I have the following pandas dataframe
df = pd.DataFrame([[99, 88, 88, 66, 66, 99, 66, 77, 77, 77, 66, 66, 99, 99], list('DAABBBBABCBDDD'), ['***','**','****','*','***','*','**','***','*','*','****','**','**','****']]).T
df.columns = ['col1','col2','col3']
Assume that col1 are companies and col2 are products types. I am looking for the company with the largest number of different product types.
So I am looking for which unique value from col1 has the largest number of unique values in col2
I have tried the following:
df.groupby(['col1'])['col2'].nunique()
which returns:
col1
66 2
77 3
88 1
99 2
Now I would like to get the value from col1 with the highest value in col2. Which is:
77 3
I have tried
df.groupby(['col2'])['col1'].nunique().max()

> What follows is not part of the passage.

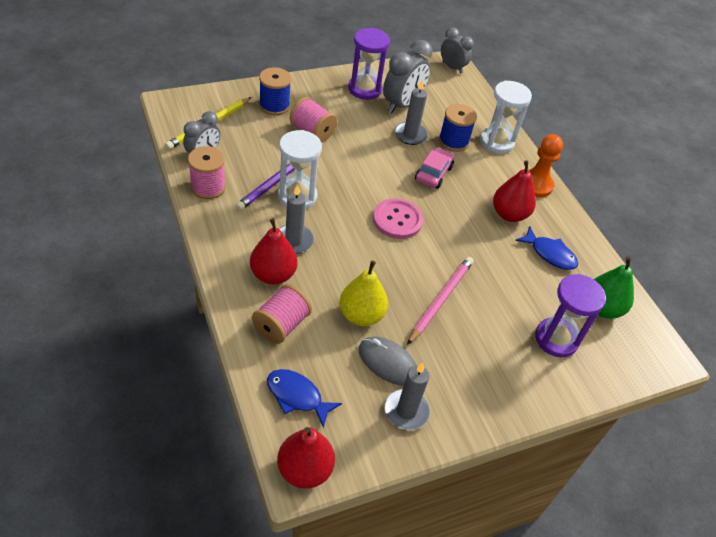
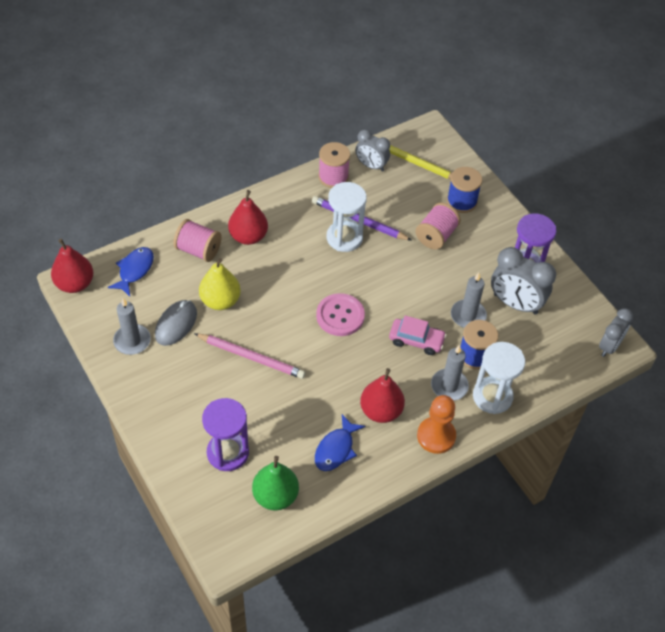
camera: 85 degrees right, 5 degrees up
(293, 241) = (290, 244): grey candle -> grey candle (449, 386)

However I only receive the max of unique values in col2
3
Instead, I would like to know both the max value from col2 and to which value in col1 this belongs. I.e.
77 3
Thank you for your help!
I would like to know both the max value from col2 and to which value in col1 this belongs.
With your result, call both:
result = df.groupby(['col1'])['col2'].nunique()
result.idxmax() # 77
result.max() # 3
You could also convert it to a DataFrame before calling .loc[lambda d: d.idxmax()]
but I don't know why you would want to do that.